┌──

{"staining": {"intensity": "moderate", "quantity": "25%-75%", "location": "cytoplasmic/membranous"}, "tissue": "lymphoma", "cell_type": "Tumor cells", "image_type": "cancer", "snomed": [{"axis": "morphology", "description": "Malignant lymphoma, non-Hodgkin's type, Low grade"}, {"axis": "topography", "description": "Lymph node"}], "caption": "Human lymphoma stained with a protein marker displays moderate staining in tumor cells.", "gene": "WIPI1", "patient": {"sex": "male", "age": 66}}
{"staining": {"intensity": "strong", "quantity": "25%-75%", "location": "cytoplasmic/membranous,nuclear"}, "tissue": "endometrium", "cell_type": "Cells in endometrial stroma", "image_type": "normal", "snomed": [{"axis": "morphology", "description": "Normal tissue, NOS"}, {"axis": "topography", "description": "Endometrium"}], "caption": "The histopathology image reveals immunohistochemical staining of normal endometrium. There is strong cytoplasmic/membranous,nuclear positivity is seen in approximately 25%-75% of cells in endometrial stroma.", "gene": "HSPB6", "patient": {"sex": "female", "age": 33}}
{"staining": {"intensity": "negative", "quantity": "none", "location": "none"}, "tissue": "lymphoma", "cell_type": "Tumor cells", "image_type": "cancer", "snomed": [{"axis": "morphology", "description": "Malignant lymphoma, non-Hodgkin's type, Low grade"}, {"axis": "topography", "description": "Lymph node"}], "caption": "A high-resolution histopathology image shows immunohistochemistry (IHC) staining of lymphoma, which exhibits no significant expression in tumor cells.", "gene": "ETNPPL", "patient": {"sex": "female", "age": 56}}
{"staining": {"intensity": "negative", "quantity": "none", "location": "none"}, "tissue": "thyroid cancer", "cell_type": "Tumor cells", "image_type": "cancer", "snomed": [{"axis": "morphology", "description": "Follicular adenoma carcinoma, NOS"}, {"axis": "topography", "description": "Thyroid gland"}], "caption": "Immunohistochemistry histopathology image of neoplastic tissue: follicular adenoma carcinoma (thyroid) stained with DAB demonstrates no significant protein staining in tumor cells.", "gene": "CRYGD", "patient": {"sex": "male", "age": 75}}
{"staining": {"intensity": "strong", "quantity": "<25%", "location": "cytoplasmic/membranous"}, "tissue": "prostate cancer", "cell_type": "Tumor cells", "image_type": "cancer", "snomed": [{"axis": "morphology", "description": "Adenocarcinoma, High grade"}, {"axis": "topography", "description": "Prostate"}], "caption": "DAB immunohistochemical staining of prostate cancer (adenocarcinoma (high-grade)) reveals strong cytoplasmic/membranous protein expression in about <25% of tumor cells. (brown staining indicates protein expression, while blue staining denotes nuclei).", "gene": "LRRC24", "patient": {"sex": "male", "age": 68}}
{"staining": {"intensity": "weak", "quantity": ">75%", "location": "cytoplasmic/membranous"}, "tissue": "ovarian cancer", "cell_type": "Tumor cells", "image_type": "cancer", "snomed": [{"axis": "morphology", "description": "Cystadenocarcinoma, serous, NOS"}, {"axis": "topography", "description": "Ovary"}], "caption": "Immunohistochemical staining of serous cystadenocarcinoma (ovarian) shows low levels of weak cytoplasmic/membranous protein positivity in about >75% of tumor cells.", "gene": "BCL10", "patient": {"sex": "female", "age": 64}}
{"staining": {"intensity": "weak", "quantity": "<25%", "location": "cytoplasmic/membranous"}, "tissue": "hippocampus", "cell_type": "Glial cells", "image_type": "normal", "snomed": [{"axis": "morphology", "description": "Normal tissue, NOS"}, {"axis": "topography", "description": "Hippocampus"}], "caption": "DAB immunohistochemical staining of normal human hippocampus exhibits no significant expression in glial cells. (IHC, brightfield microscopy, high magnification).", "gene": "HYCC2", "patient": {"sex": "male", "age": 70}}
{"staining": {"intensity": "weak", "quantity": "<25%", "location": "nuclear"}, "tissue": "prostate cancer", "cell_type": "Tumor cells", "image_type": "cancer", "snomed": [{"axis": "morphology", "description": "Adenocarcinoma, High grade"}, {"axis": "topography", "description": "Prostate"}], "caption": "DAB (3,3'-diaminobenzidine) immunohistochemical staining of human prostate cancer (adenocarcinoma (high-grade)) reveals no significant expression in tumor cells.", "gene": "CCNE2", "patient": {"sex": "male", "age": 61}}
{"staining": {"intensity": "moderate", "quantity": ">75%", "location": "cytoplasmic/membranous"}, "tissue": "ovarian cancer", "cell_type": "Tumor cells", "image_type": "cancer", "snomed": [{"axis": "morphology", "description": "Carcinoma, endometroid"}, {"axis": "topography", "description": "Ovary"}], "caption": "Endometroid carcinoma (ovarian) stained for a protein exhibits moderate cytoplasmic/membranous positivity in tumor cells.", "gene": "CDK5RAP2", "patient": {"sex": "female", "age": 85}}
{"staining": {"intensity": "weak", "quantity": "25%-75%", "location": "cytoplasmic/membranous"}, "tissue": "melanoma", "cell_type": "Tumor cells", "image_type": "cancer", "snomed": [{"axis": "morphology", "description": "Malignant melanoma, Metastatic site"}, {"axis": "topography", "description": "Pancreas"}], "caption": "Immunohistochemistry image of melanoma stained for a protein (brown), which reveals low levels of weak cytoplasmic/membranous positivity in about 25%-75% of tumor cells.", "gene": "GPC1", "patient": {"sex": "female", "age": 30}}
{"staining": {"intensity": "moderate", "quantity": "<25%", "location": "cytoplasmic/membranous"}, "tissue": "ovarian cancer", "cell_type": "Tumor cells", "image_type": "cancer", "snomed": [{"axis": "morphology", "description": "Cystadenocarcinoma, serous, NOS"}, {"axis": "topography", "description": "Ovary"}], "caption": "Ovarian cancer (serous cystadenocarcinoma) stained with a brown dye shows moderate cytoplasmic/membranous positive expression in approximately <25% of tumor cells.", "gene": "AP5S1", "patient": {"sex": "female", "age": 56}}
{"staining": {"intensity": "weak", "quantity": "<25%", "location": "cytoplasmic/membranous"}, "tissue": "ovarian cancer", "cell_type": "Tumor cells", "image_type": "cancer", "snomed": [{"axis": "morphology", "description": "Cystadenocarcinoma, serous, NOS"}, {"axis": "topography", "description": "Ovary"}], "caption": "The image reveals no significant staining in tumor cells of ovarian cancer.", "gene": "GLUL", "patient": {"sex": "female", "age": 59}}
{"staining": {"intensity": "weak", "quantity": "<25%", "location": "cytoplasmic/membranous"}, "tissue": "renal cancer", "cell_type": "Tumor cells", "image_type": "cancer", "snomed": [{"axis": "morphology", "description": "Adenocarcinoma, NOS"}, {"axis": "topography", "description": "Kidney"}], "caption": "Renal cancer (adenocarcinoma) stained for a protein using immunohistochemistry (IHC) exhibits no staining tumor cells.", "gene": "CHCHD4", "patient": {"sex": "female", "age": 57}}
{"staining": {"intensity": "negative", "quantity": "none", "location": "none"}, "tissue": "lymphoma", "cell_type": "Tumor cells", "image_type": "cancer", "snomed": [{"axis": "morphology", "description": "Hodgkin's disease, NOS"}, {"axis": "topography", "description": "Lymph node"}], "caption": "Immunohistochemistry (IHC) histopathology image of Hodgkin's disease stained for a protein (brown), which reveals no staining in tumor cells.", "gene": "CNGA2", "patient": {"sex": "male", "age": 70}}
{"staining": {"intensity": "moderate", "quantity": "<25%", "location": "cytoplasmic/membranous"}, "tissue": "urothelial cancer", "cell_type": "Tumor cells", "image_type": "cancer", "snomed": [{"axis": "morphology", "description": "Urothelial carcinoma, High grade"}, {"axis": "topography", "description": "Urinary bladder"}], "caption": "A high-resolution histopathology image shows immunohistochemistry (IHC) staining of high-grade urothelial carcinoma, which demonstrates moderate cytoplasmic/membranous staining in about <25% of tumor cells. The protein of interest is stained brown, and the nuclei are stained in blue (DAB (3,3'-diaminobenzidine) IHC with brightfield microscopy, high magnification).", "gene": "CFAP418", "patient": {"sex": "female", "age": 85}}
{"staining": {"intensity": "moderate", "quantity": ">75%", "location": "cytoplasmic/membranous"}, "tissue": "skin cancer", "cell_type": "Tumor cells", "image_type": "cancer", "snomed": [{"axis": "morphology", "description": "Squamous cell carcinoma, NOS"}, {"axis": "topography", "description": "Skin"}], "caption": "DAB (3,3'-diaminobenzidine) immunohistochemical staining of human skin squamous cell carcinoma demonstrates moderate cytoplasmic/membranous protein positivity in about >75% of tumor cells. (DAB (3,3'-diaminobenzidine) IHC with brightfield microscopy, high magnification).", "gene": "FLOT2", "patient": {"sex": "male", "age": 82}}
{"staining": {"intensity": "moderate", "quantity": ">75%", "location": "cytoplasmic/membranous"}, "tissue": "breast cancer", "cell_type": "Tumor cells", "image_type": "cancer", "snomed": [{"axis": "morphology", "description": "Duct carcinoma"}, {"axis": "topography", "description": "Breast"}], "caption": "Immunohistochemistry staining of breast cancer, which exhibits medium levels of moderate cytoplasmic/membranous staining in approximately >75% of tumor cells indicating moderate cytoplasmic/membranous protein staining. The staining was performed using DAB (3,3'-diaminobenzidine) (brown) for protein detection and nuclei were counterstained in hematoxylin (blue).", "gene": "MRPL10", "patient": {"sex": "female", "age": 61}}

└──

# REQUIRED ACTION
The first line of the records begins the span, and the line containing "of lymphoma, which" ends it. Reproduce that span exactly, both ends included.

# SOLUTION FOR THIS EXERCISE
{"staining": {"intensity": "moderate", "quantity": "25%-75%", "location": "cytoplasmic/membranous"}, "tissue": "lymphoma", "cell_type": "Tumor cells", "image_type": "cancer", "snomed": [{"axis": "morphology", "description": "Malignant lymphoma, non-Hodgkin's type, Low grade"}, {"axis": "topography", "description": "Lymph node"}], "caption": "Human lymphoma stained with a protein marker displays moderate staining in tumor cells.", "gene": "WIPI1", "patient": {"sex": "male", "age": 66}}
{"staining": {"intensity": "strong", "quantity": "25%-75%", "location": "cytoplasmic/membranous,nuclear"}, "tissue": "endometrium", "cell_type": "Cells in endometrial stroma", "image_type": "normal", "snomed": [{"axis": "morphology", "description": "Normal tissue, NOS"}, {"axis": "topography", "description": "Endometrium"}], "caption": "The histopathology image reveals immunohistochemical staining of normal endometrium. There is strong cytoplasmic/membranous,nuclear positivity is seen in approximately 25%-75% of cells in endometrial stroma.", "gene": "HSPB6", "patient": {"sex": "female", "age": 33}}
{"staining": {"intensity": "negative", "quantity": "none", "location": "none"}, "tissue": "lymphoma", "cell_type": "Tumor cells", "image_type": "cancer", "snomed": [{"axis": "morphology", "description": "Malignant lymphoma, non-Hodgkin's type, Low grade"}, {"axis": "topography", "description": "Lymph node"}], "caption": "A high-resolution histopathology image shows immunohistochemistry (IHC) staining of lymphoma, which exhibits no significant expression in tumor cells.", "gene": "ETNPPL", "patient": {"sex": "female", "age": 56}}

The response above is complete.